▸ **Prompt**: List every line in the records that contains the word "éves", copying each line in full. Case counts.

-------- Source data --------

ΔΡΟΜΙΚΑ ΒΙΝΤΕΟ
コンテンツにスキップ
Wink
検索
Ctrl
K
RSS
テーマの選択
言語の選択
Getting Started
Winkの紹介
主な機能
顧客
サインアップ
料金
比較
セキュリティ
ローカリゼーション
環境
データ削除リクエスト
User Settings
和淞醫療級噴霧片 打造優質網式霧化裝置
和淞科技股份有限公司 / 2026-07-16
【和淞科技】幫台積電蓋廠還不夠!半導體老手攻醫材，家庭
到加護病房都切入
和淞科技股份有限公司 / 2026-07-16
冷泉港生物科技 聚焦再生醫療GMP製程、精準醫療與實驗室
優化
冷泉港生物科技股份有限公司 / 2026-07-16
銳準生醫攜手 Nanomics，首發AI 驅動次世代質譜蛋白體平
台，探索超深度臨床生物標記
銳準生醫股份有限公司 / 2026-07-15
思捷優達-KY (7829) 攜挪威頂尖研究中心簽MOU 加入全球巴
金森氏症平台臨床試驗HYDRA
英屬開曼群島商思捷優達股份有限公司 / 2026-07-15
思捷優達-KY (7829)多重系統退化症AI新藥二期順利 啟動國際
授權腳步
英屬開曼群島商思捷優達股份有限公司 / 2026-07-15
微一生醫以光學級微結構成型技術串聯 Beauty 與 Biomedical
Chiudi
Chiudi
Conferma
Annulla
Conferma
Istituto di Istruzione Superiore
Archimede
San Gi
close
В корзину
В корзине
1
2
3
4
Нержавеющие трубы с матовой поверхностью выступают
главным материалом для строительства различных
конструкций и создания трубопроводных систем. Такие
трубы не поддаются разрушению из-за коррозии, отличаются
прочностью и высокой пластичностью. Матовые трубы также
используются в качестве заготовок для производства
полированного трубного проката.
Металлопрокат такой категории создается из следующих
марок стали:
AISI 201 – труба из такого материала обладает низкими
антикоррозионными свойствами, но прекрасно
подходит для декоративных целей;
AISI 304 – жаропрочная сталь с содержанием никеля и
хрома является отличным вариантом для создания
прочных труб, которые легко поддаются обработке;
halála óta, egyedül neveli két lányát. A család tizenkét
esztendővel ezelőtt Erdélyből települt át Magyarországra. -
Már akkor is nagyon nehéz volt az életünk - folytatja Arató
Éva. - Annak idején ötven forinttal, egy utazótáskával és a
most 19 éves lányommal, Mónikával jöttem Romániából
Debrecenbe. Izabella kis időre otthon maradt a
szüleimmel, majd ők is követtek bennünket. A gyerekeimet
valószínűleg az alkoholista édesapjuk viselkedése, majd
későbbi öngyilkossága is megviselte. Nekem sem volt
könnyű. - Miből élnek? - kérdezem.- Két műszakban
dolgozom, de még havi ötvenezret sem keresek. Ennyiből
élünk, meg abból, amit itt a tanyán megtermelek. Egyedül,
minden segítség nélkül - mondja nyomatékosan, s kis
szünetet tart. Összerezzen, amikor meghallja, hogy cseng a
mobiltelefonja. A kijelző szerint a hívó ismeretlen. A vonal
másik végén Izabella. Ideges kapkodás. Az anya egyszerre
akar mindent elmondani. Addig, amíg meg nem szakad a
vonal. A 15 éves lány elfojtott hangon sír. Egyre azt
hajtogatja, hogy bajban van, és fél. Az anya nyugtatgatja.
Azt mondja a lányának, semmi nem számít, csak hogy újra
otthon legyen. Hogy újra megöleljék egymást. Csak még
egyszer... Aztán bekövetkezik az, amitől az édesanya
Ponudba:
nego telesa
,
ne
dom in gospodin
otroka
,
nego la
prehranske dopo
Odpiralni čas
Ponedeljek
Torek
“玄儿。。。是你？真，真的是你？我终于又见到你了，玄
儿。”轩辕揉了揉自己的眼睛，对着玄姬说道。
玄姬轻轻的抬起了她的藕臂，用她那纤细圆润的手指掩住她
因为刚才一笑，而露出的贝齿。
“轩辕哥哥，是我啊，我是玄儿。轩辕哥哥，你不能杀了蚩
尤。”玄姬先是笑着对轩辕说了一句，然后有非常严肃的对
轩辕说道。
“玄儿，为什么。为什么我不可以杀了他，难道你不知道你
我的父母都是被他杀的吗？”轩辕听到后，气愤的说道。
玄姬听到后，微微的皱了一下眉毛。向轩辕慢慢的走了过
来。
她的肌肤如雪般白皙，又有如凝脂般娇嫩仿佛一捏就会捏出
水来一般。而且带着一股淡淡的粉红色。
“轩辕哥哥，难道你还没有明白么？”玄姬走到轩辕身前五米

--------

▸ **Answer for this exercise**:
most 19 éves lányommal, Mónikával jöttem Romániából
vonal. A 15 éves lány elfojtott hangon sír. Egyre azt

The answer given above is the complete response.